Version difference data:

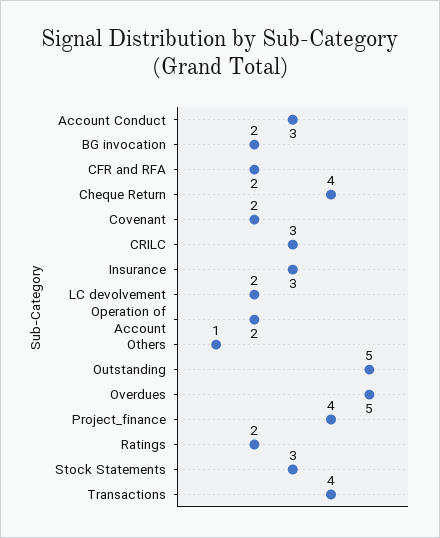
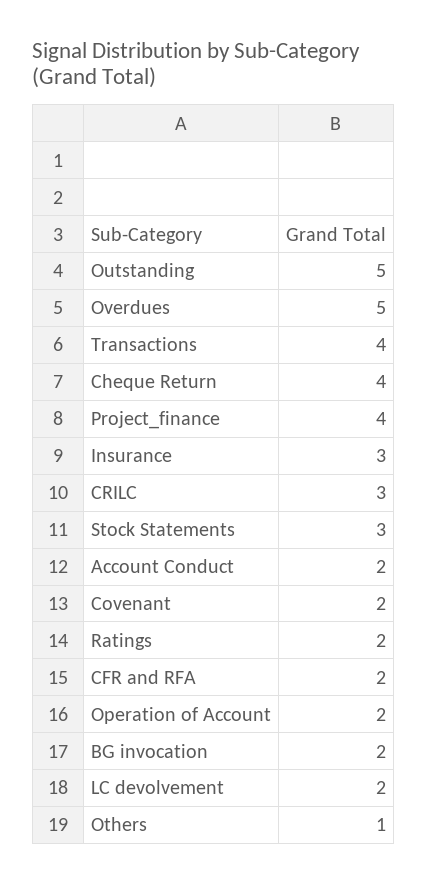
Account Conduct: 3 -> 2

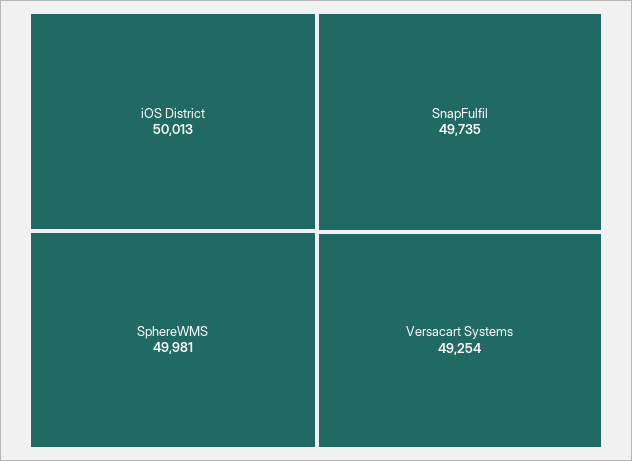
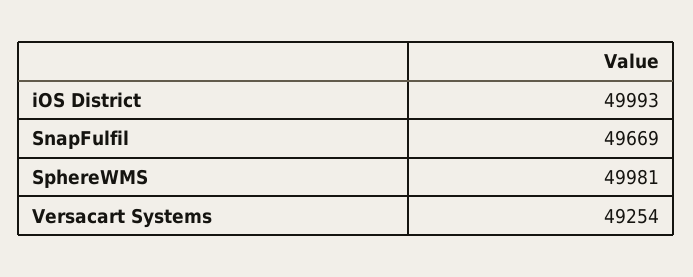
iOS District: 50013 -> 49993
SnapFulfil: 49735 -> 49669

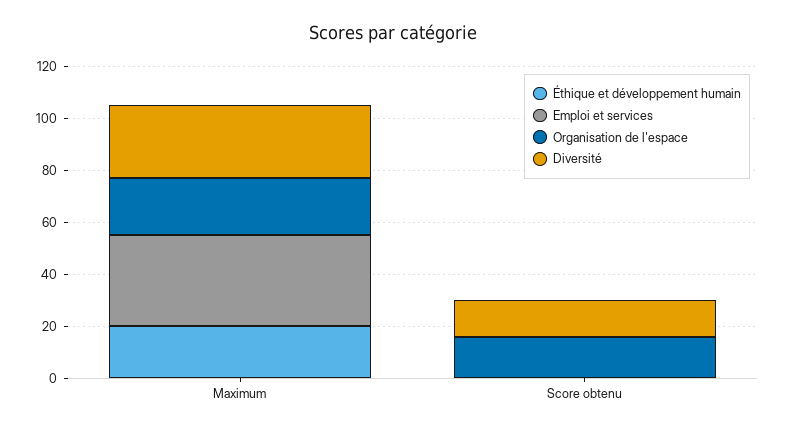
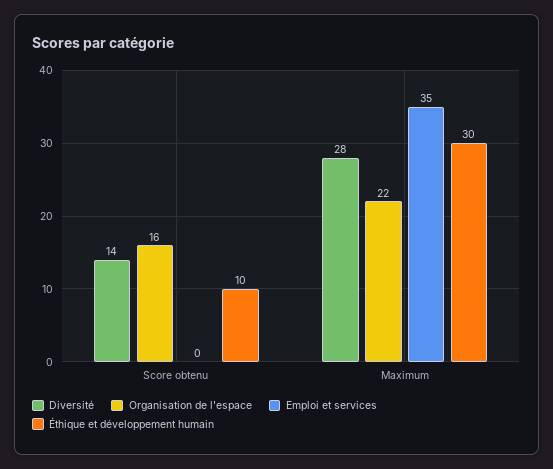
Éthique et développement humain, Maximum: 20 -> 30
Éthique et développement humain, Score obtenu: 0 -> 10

# EXERCISE GOAL:
Retype all records exactly as shown above, images excluded.

# WRITTEN SOLUTION:
Account Conduct: 3 -> 2

iOS District: 50013 -> 49993
SnapFulfil: 49735 -> 49669

Éthique et développement humain, Maximum: 20 -> 30
Éthique et développement humain, Score obtenu: 0 -> 10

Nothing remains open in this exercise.